The whole experience was surreal, says Shaw.
"It was pretty remarkable," he says. "[Planning Commissioners] were openly acknowledging that home studios were an integral part of the fabric and life blood of Nashville, that everyone knows that they exist, and that they're everywhere. They would even name drop some of the famous musicians that have home studios in Nashville!"
In one 2017 meeting, a planning commissioner mentions country singer Big Kenny, who he says has "a huge recording studio. He doesn't charge anybody. He makes music out of it. He doesn't have permission to do it." People all over the city, he says, "put the recording studios in. Then they ask for forgiveness."
As someone whose business was targeted by Metro, Shaw doesn't think much of the argument that the current "don't ask, don't tell" policy is a sensible compromise.
"That's total bullshit," he says. "You pour 20 years of your career into this and everything you got, but just know that at some point somewhere down the road if someone randomly pulls the rug out from everything you've done, sorry about that, that's just the way it is."
Shaw's business has taken a huge hit as a result of being forced to pull so much of his content offline, costing him not just money but also a hard-earned brand recognition that's crucial for pulling in clients. Burkette likewise has seen a lot of his business wither away, and he lives with the fear that even simple social gatherings of musicians at his house might incur Metro's wrath.
The one home studio owner Reason spoke with that managed to avoid this fate after being reported to Metro was Rachel McCann.
An architect by trade, McCann fell into the home recording business in much the same way Burkette did. As part of a major renovation of their home, she and her husband, both musicians, decided to add a studio in the basement.
"As these things go, you get going and you think well as long as we're doing this, we should do this next thing and it turned into more than we thought," says McCann. "A lot of friends who came over to see us and visit would say, 'Man, can I record here? This is awesome.' So we started letting people we know record in it, and taking money for it.

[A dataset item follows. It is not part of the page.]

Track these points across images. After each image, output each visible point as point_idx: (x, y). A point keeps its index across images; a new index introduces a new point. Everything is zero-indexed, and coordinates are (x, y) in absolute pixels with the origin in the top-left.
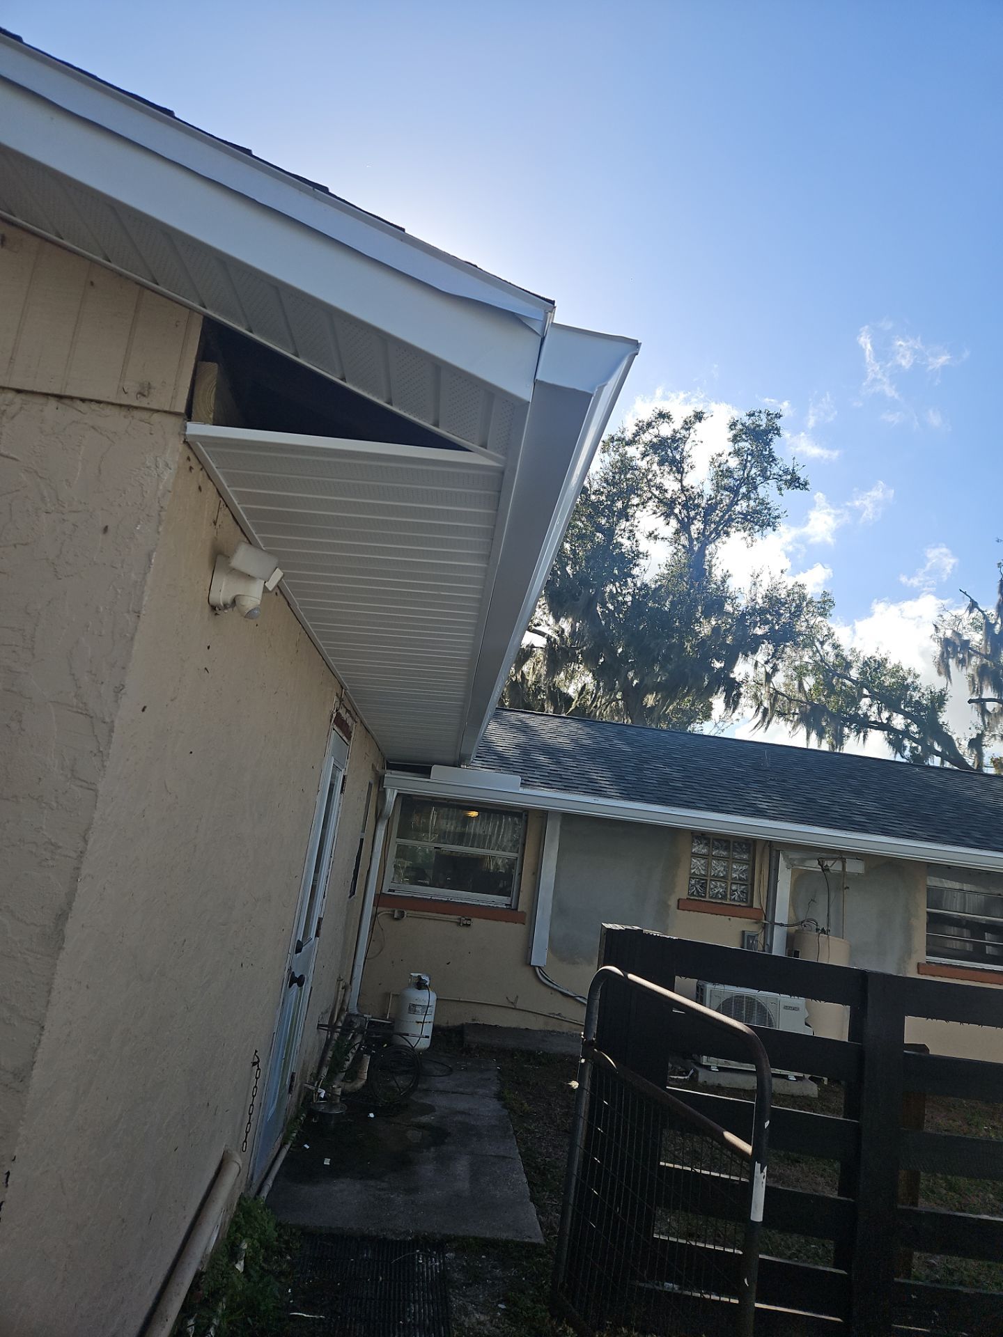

And that's illegal."
Sure enough McCann soon got a letter from Metro demanding that she cease and desist her recording operations. Like Shaw, McCann sought a special rezoning of her home. Unlike Shaw, she asked that it be given historical landmark status (her home originally belonged to a prominent Nashville doctor), which would allow commercial activity to continue but also would place limits on the alterations that could happen to the property in the future.
For whatever reason, this compromise succeeded where Shaw's effort had failed, with the Metro Council voting in August 2018 to grant her home landmark status. Pending some required alterations, McCann will be able to continue with her recording business. She estimates that the process of getting a historic designation and bringing her studio up to code cost her $70,000.
As with Shaw and Burkette, objections to McCann having a studio in her home boiled down to objections about neighborhood character, something she, as an architect who also taught the subject for 25 years at Mississippi State University, finds offensive. Invoking the famed American urbanist Jane Jacobs, McCann argues that home businesses add life to residential neighborhoods.
"Our neighbors tutor, do framing, dogsit, work wood, and record music in their homes, and all of it adds to the vibrancy of the streets around us," she says. Critics of home businesses "brand themselves as neighborhood advocates, but they are terrible neighbors. They suspect everything, want to control everything, and ban any commercial activity."
Shaw's lawsuit is still winding its way through the courts, and he says he's hopeful that it will secure for him the right to go back to making music in his home. "I would like to see this change for everyone in Nashville, to be allowed to work out of their home studio if they can," he says. More than that, Shaw hopes that his lawsuit will "keep a legendary music scene alive and well going into the future."